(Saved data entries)
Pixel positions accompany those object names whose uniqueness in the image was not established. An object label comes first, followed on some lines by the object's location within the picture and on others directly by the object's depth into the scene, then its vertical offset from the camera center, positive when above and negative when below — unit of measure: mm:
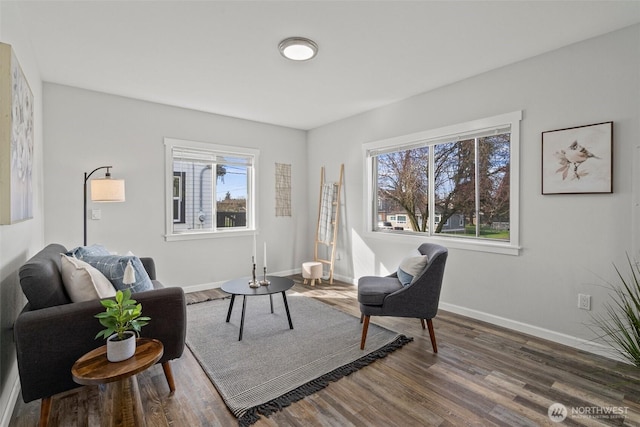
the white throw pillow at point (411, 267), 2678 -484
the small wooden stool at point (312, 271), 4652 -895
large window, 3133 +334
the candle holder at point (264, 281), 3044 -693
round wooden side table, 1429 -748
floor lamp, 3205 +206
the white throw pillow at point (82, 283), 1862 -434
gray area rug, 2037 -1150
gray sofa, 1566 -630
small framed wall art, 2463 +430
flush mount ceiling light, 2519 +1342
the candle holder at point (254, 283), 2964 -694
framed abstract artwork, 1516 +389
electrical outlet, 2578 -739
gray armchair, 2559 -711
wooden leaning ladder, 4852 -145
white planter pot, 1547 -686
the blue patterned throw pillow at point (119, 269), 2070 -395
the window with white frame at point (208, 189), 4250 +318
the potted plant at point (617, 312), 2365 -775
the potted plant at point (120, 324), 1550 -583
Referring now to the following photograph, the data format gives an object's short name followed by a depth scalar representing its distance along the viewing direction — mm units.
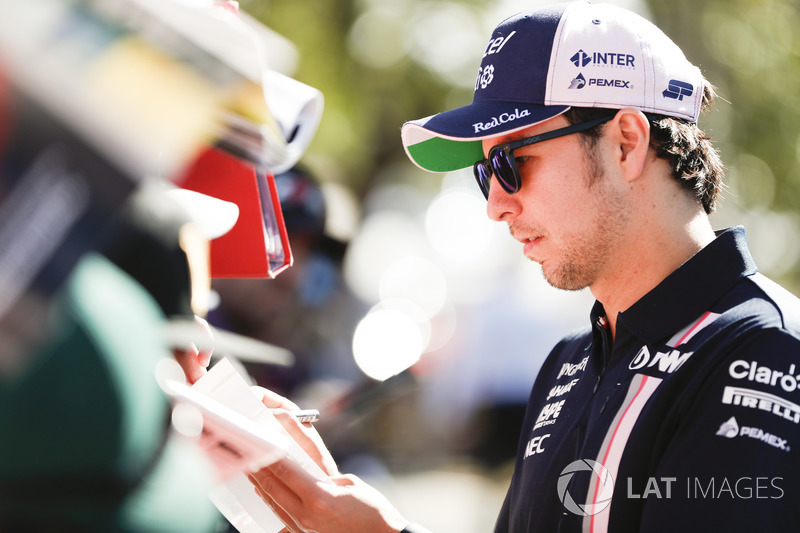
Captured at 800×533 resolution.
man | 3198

...

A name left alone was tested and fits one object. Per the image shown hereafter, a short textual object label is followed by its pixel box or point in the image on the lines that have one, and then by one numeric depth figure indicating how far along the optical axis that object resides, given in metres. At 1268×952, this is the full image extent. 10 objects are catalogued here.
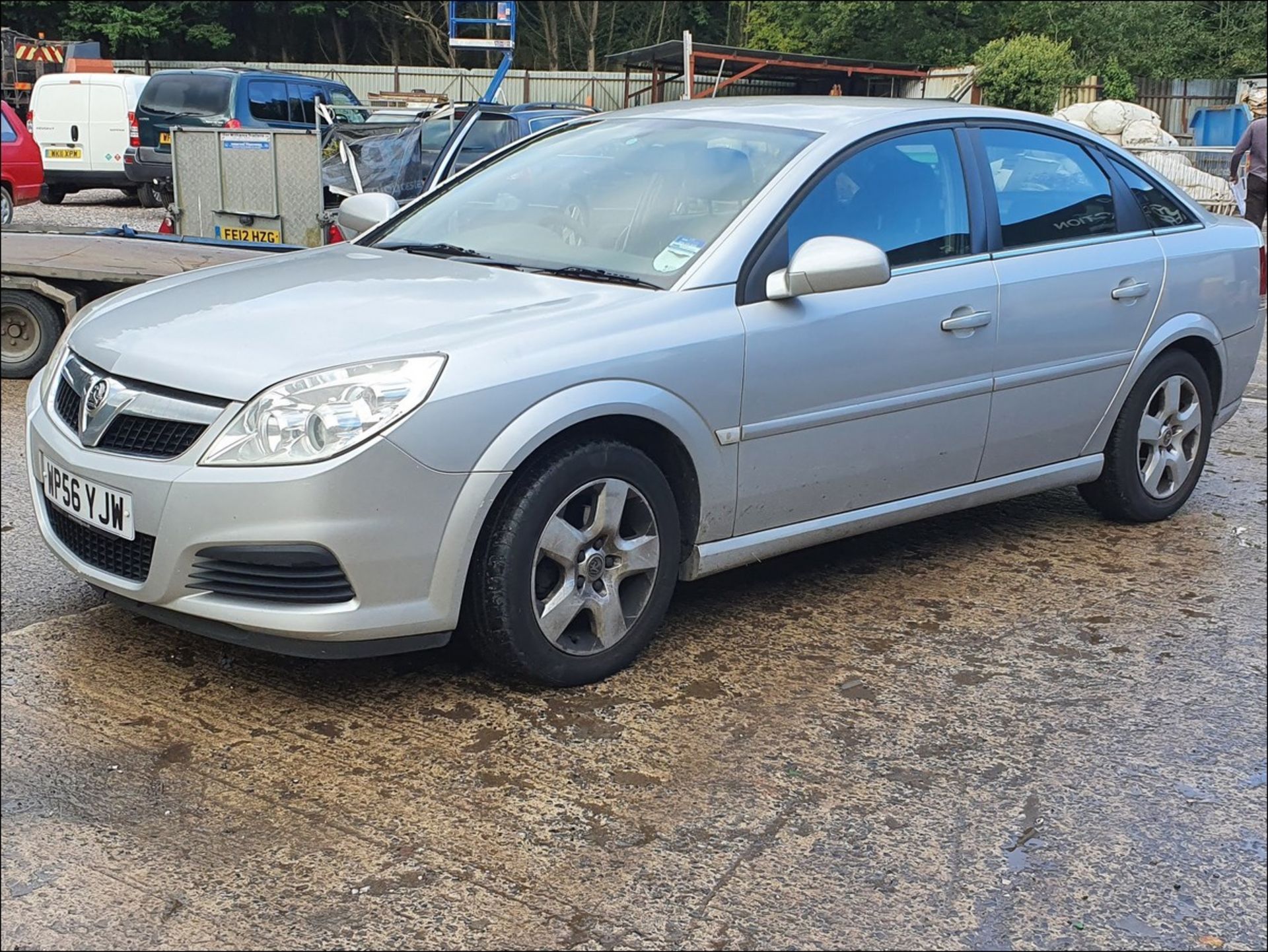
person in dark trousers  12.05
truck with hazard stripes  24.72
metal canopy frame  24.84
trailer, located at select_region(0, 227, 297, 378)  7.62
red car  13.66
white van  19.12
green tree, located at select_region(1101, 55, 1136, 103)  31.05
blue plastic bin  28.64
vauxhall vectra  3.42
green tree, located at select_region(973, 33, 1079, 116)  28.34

Brief: Please show every line of the entries above that contains the word "holder".

The answer:
the candle holder at point (264, 281), 3044 -693
the candle holder at point (254, 283), 2964 -694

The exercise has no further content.